In den letzten zehn Jahren hat sich die Brandschutzerziehung- und -aufklärung in Kreuztal erfreulich etabliert. Sie verantwortet ebenfalls die Stadtfeuerwehr Kreuztal. Unter der Gesamtkoordination von Kerstin Schreiber (Krombach) finden sich in allen Kreuztaler Feuerwehreinheiten verantwortliche Mitarbeiter für derlei Aufgaben vor allem in Kindergärten und Schulen.


Brandschutzerziehung - hier eine Alarmübung der Fellinghäuser Feuerwehr im benachbarten Kindergarten - gehört mittlerweile zum festen Aufgabengebiet der Stadtfeuerwehr Kreuztal.

Wachsender Beliebtheit erfreuen sich überdies die Auftritte der Puppenbühne der Stadtfeuerwehr Kreuztal.

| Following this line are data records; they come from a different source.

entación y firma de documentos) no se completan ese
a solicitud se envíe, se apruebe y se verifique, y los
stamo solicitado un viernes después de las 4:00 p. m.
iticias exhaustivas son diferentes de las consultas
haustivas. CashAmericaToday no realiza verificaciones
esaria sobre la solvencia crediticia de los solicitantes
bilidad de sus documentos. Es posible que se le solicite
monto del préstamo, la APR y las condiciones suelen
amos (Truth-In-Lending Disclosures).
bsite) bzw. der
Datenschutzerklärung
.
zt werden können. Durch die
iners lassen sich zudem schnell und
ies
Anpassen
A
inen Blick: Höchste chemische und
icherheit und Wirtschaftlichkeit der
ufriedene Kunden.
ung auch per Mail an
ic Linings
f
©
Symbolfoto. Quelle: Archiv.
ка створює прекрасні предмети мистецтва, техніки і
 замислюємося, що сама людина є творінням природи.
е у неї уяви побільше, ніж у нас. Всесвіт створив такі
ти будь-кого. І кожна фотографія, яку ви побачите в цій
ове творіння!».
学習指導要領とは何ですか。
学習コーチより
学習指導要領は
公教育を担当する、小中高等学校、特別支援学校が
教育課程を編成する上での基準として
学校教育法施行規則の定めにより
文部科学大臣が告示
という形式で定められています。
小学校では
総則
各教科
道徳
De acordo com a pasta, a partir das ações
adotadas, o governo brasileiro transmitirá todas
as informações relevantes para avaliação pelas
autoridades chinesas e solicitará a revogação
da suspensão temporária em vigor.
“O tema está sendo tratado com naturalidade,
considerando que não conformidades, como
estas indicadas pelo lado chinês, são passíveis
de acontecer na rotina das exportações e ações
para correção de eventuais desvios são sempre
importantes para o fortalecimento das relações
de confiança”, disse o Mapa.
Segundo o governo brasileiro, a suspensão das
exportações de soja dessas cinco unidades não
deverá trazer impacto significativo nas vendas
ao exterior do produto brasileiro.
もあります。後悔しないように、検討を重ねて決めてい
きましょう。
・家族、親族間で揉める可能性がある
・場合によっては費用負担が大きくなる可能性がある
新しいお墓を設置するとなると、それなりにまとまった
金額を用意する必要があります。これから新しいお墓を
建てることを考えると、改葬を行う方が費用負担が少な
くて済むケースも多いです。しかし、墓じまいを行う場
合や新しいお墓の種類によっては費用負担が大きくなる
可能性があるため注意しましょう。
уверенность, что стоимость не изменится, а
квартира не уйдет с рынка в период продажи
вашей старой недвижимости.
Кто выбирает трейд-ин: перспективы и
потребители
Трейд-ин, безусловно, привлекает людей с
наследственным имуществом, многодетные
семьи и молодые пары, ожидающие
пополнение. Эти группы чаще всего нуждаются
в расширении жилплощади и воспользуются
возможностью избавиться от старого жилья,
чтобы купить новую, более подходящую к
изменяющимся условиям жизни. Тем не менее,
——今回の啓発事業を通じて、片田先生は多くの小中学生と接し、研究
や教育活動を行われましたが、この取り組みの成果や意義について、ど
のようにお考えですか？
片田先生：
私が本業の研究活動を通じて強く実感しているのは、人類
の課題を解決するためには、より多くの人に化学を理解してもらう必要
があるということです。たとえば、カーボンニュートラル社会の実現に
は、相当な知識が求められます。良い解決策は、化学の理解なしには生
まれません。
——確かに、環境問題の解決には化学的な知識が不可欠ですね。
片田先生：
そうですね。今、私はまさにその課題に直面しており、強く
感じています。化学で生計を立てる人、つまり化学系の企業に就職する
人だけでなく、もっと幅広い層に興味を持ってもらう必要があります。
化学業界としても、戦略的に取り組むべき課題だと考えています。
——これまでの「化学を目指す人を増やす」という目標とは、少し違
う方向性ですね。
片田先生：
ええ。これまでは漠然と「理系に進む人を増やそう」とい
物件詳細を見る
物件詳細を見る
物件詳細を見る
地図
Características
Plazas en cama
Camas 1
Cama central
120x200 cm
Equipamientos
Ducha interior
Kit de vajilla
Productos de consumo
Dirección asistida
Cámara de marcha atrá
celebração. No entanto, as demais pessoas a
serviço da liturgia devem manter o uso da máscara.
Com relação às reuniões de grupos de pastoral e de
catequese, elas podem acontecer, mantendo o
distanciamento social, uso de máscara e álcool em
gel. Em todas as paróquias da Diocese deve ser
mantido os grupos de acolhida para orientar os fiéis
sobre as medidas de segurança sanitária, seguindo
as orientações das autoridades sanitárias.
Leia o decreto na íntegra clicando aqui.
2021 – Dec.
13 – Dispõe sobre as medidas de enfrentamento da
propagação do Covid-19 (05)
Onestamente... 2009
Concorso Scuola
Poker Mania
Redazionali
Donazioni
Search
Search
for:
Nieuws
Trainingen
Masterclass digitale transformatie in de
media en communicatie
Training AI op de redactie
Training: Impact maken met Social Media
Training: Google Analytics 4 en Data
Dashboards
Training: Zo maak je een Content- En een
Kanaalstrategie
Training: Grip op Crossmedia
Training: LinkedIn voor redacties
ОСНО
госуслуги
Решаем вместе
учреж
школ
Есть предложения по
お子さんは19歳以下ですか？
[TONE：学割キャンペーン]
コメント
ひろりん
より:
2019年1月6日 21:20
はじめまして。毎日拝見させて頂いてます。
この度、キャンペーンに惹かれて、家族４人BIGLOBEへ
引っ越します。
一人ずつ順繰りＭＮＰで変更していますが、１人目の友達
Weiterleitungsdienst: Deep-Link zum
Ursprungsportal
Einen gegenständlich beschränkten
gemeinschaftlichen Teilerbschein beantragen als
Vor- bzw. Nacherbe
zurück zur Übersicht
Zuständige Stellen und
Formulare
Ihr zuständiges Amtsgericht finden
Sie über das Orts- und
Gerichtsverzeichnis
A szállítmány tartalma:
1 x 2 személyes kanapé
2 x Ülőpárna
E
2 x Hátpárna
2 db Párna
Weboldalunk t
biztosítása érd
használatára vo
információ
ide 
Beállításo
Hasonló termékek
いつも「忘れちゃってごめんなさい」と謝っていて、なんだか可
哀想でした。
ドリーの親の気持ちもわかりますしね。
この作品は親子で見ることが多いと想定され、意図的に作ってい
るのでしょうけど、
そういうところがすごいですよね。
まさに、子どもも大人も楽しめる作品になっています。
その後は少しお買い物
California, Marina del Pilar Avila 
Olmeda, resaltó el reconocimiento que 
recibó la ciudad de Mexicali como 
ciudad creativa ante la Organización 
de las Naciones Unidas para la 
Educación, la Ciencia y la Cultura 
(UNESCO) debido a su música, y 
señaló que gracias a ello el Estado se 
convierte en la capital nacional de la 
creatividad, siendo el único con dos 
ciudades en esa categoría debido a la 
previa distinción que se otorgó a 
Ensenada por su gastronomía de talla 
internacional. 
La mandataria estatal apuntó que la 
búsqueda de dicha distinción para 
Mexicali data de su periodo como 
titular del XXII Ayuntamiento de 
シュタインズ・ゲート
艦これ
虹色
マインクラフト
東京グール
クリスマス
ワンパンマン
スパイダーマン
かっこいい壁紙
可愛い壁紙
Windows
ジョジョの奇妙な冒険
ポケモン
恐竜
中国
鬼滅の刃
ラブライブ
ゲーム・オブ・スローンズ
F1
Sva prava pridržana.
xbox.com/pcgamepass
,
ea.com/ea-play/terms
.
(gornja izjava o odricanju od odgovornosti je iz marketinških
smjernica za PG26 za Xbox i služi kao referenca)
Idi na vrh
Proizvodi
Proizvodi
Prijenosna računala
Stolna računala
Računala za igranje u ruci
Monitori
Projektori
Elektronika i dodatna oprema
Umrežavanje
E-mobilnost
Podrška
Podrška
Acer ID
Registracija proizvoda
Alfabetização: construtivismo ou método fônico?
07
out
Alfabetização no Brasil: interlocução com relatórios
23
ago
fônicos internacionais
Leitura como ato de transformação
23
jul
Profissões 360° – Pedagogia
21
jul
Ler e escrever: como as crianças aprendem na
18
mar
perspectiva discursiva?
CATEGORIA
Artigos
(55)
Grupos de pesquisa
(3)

Mit einer selbstgebauten Bühne, Handpuppen und speziell geschulten Helfern geht diese Bühne nicht nur in Kreuztal auf „Tournee“, um die Jüngsten in der Bevölkerung spielerisch mit den Gefahren von Feuer und den Möglichkeiten, zu helfen, in Kontakt zu bringen.


Die Stadtfeuerwehr Kreuztal verfügt über eine eigene Puppenbühne, die nicht nur im Siegerland auf „Tournee“ geht, um Kindern das richtige Verhalten bei Bränden spielerisch zu vermitteln.

Mitglieder immer willkommen

Verstärkung ist in der Stadtfeuerwehr Kreuztal immer und in allen Standorten willkommen. Mittlerweile sind knapp fünf Prozent der Einsatzabteilung Frauen. Wer im aktiven Einsatzdienst mitmachen möchte, muss zwischen 18 und 60 Jahren alt sein und bei definitiver Mitgliedschaft eine Grundausbildung absolvieren, die ihn auf die Einsatzsituationen vorbereitet. Jugendliche können sich im Alter von zehn bis 17 Jahren auf den aktiven Feuerwehrdienst in der Jugendfeuerwehr vorbereiten. Wer Interesse hat, kann sich an alle auf dieser Homepage genannten Kontakte wenden. Vielleicht entflammt die Begeisterung für den Feuerwehrdienst auch beim Vorbeischauen bei einer abendlichen Übung - wer Lust am Helfen hat, ist bei uns richtig!


Männer und Frauen sind in der Kreuztaler Stadtfeuerwehr gleichermaßen willkommen, im Bild Yvonne Gommers als Atemschutzgeräteträgerin im Löschzug Kreuztal.